ASSIGNMENT — Extract all of the entries and set them down verbatim.

Before-and-after object listings —

━━━━━━━━━━━━━━━━━━━━

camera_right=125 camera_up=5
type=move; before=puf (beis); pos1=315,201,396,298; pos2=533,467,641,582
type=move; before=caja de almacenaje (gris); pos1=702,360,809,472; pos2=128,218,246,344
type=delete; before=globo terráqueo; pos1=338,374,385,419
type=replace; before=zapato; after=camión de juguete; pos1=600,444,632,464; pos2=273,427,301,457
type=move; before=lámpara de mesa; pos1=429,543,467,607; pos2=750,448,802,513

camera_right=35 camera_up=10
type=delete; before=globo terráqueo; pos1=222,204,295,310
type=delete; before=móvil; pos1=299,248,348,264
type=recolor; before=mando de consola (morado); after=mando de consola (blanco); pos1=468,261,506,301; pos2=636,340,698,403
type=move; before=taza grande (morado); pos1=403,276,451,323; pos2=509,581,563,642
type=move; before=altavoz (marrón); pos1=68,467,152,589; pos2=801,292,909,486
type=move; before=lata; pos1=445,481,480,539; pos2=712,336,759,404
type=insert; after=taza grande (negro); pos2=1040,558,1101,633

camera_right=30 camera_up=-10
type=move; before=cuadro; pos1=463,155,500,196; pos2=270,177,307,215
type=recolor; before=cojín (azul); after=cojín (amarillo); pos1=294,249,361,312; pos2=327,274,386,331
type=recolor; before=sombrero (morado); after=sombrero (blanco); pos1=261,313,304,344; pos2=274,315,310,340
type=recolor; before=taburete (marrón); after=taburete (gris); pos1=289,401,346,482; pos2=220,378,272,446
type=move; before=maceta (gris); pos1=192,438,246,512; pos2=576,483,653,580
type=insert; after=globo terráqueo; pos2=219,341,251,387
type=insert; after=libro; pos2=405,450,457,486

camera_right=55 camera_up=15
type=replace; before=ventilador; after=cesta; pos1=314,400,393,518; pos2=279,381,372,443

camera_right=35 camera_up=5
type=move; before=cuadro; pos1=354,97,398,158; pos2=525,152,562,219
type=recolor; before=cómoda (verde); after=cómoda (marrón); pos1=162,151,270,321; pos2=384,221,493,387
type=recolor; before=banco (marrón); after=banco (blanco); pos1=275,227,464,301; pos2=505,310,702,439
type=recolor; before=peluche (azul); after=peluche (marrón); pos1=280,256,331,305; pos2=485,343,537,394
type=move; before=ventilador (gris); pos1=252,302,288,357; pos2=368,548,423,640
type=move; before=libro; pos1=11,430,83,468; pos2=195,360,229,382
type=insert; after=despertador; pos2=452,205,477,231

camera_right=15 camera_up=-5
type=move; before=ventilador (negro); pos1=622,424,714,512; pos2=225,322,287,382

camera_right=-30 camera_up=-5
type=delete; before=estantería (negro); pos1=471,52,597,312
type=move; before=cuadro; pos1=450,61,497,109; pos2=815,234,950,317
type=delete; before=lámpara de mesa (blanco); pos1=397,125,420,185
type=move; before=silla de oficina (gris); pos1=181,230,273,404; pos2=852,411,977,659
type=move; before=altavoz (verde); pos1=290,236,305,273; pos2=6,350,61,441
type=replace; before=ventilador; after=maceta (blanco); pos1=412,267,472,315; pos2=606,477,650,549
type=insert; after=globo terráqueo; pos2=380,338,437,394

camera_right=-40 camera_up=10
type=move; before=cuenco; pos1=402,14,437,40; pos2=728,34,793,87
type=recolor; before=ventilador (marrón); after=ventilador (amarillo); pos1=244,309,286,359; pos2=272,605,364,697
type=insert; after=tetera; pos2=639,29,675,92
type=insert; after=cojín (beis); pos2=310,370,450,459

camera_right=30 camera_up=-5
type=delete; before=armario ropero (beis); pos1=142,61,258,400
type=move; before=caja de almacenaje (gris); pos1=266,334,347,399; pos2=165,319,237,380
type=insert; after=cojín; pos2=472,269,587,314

━━━━━━━━━━━━━━━━━━━━

OUTPUT FOR THIS TASK —
camera_right=125 camera_up=5
type=move; before=puf (beis); pos1=315,201,396,298; pos2=533,467,641,582
type=move; before=caja de almacenaje (gris); pos1=702,360,809,472; pos2=128,218,246,344
type=delete; before=globo terráqueo; pos1=338,374,385,419
type=replace; before=zapato; after=camión de juguete; pos1=600,444,632,464; pos2=273,427,301,457
type=move; before=lámpara de mesa; pos1=429,543,467,607; pos2=750,448,802,513

camera_right=35 camera_up=10
type=delete; before=globo terráqueo; pos1=222,204,295,310
type=delete; before=móvil; pos1=299,248,348,264
type=recolor; before=mando de consola (morado); after=mando de consola (blanco); pos1=468,261,506,301; pos2=636,340,698,403
type=move; before=taza grande (morado); pos1=403,276,451,323; pos2=509,581,563,642
type=move; before=altavoz (marrón); pos1=68,467,152,589; pos2=801,292,909,486
type=move; before=lata; pos1=445,481,480,539; pos2=712,336,759,404
type=insert; after=taza grande (negro); pos2=1040,558,1101,633

camera_right=30 camera_up=-10
type=move; before=cuadro; pos1=463,155,500,196; pos2=270,177,307,215
type=recolor; before=cojín (azul); after=cojín (amarillo); pos1=294,249,361,312; pos2=327,274,386,331
type=recolor; before=sombrero (morado); after=sombrero (blanco); pos1=261,313,304,344; pos2=274,315,310,340
type=recolor; before=taburete (marrón); after=taburete (gris); pos1=289,401,346,482; pos2=220,378,272,446
type=move; before=maceta (gris); pos1=192,438,246,512; pos2=576,483,653,580
type=insert; after=globo terráqueo; pos2=219,341,251,387
type=insert; after=libro; pos2=405,450,457,486

camera_right=55 camera_up=15
type=replace; before=ventilador; after=cesta; pos1=314,400,393,518; pos2=279,381,372,443

camera_right=35 camera_up=5
type=move; before=cuadro; pos1=354,97,398,158; pos2=525,152,562,219
type=recolor; before=cómoda (verde); after=cómoda (marrón); pos1=162,151,270,321; pos2=384,221,493,387
type=recolor; before=banco (marrón); after=banco (blanco); pos1=275,227,464,301; pos2=505,310,702,439
type=recolor; before=peluche (azul); after=peluche (marrón); pos1=280,256,331,305; pos2=485,343,537,394
type=move; before=ventilador (gris); pos1=252,302,288,357; pos2=368,548,423,640
type=move; before=libro; pos1=11,430,83,468; pos2=195,360,229,382
type=insert; after=despertador; pos2=452,205,477,231

camera_right=15 camera_up=-5
type=move; before=ventilador (negro); pos1=622,424,714,512; pos2=225,322,287,382

camera_right=-30 camera_up=-5
type=delete; before=estantería (negro); pos1=471,52,597,312
type=move; before=cuadro; pos1=450,61,497,109; pos2=815,234,950,317
type=delete; before=lámpara de mesa (blanco); pos1=397,125,420,185
type=move; before=silla de oficina (gris); pos1=181,230,273,404; pos2=852,411,977,659
type=move; before=altavoz (verde); pos1=290,236,305,273; pos2=6,350,61,441
type=replace; before=ventilador; after=maceta (blanco); pos1=412,267,472,315; pos2=606,477,650,549
type=insert; after=globo terráqueo; pos2=380,338,437,394

camera_right=-40 camera_up=10
type=move; before=cuenco; pos1=402,14,437,40; pos2=728,34,793,87
type=recolor; before=ventilador (marrón); after=ventilador (amarillo); pos1=244,309,286,359; pos2=272,605,364,697
type=insert; after=tetera; pos2=639,29,675,92
type=insert; after=cojín (beis); pos2=310,370,450,459

camera_right=30 camera_up=-5
type=delete; before=armario ropero (beis); pos1=142,61,258,400
type=move; before=caja de almacenaje (gris); pos1=266,334,347,399; pos2=165,319,237,380
type=insert; after=cojín; pos2=472,269,587,314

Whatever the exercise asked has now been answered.